Advocates of 0DTEs suggest they are more effective tools for managing market hedges due to the embedded leverage and lack of time premium a buyer has to pay. Detractors suggest their use is fuelling ‘stonk’ style gambling habits that were not uncommon during Covid. This Wallstreetbets brag, where a trader made ~$100,000 from a ~$1000 bet within one day, highlights the latter point (and the embedded leverage).
We would argue that NVIDIA is very unlike meme stocks such as Game Stop (which would appear to be under the spell of retail traders once again) but it doesn’t stop the retail crowd from having a go and making it big on relatively small bets. If it’s happening with NVIDIA, is it happening within other large-cap stocks? Possibly…
Unfortunately, there is no one, all-knowing person who can say what exactly is going on at any given moment in any given stock. The market price is an aggregation of billions of dollars being won and lost by a host of different market participants, from pod traders to investment banks, market makers, asset managers, retail investors, and everyone in between.
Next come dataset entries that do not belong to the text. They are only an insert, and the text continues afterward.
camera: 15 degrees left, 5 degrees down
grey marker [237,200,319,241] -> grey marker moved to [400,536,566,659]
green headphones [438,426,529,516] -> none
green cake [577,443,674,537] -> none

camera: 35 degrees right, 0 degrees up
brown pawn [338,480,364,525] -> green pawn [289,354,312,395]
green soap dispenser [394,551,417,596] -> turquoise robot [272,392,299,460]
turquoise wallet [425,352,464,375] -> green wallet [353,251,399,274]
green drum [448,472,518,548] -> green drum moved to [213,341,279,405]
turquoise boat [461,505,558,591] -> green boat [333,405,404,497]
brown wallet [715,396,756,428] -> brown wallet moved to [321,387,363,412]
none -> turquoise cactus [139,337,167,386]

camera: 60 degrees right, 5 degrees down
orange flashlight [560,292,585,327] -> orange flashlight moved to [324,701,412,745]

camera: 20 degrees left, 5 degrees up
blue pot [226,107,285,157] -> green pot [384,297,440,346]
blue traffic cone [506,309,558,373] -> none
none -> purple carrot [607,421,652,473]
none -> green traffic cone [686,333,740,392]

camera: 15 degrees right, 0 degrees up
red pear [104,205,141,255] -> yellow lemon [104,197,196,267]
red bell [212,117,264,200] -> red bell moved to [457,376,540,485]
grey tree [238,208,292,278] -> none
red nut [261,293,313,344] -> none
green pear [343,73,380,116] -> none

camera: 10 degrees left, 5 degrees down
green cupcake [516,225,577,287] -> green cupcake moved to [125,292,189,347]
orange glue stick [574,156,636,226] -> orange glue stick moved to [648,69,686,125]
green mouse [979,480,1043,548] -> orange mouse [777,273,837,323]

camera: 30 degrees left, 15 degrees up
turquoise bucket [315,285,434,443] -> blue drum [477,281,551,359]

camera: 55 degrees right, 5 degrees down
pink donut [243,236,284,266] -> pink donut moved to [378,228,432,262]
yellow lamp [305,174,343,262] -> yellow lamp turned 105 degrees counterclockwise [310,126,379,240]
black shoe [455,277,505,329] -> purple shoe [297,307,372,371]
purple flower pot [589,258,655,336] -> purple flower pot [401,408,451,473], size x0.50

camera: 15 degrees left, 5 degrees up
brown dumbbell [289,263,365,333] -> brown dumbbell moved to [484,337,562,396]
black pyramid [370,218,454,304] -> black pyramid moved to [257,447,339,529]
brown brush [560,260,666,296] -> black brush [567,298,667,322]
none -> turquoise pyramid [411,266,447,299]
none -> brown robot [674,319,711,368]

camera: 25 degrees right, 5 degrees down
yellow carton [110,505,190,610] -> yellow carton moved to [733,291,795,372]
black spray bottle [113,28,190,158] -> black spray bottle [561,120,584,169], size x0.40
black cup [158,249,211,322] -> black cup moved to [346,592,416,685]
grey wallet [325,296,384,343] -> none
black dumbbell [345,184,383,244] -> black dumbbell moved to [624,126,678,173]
Fortunately, our style of portfolio management doesn’t rely on short-term trading algorithms or short-dated options. While this aggressive price action can have a disproportionate impact on performance, especially within a conviction-led portfolio, such moves do create opportunities to buy great companies at better prices. We call this time arbitrage and we recently added to a handful of existing positions during the latest earnings season.
The big takeaway? Know what you own and why you own it. When something moves disproportionately to expectations or fundamental reality, it may be due to these unseen forces at work, leaving the long-term-minded investor a great opportunity to either initiate or add to a position.